Mean Squared Displacement: Mean squared displacement (MSD) is a statistical measure that quantifies the average squared distance that a random walker travels from its initial position over time. It provides insight into the nature of the random walk, including whether it is transient or recurrent, and helps to characterize the diffusion behavior of particles in various contexts.
Paul Lévy: Paul Lévy was a prominent French mathematician known for his work in probability theory and potential theory, particularly in the context of stochastic processes and random walks. His contributions laid the groundwork for understanding concepts like capacity and transience in random walks, which are vital for analyzing the behavior of particles or processes over time in mathematical physics and probability.
Pólya's Theorem: Pólya's Theorem is a fundamental result in potential theory that provides a criterion for determining whether a random walk in a given space is recurrent or transient. It specifically states that in a random walk on a lattice, if the number of dimensions is two or fewer, the walk will almost surely return to the starting point; in contrast, if the dimension is three or more, the walk will almost surely escape to infinity. This theorem helps characterize the behavior of random walks and their long-term properties.
Random Walk Hypothesis: The random walk hypothesis suggests that the path of a random walker is unpredictable and can be used to model various phenomena in probability and finance. This idea posits that the future movement of a random walker, often used to describe stock prices or particle movements, is independent of its past movements, leading to the conclusion that it follows a stochastic process.
Simple random walk: A simple random walk is a mathematical model that describes a path consisting of a series of random steps, typically on a lattice or graph. It represents the random movement of an object where at each time step, the object has an equal probability of moving in one of several possible directions. This concept is crucial for understanding how random walks behave, particularly in relation to capacity and transience, as it helps to analyze the probabilities associated with returning to a starting point versus drifting away indefinitely.

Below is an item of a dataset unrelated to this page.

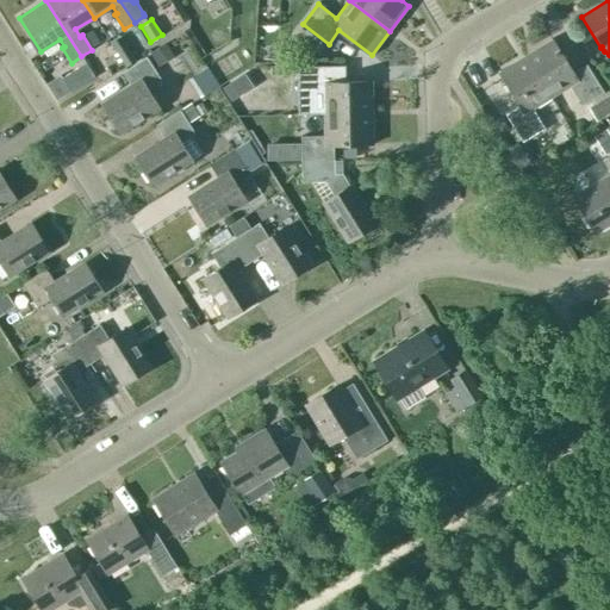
[(119,36),(110,43),(125,67),(135,61),(119,36)]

Transience: Transience refers to the property of a stochastic process where the process does not return to a given state with probability 1. In simpler terms, if a random walk is transient, it means that there is a chance it will drift away from its starting point and never return. This concept is crucial for understanding behaviors in random walks and h-processes, particularly in terms of capacity and long-term behavior.
Wiener Criterion: The Wiener Criterion is a fundamental result in potential theory that characterizes the capacity of sets in terms of harmonic functions and the behavior of Brownian motion. Specifically, it provides a criterion for determining whether a set is polar, meaning it has zero capacity, by relating it to the probabilities associated with Brownian paths. This concept connects deeply with the study of capacity, harmonic functions, and the interplay between potential theory and stochastic processes.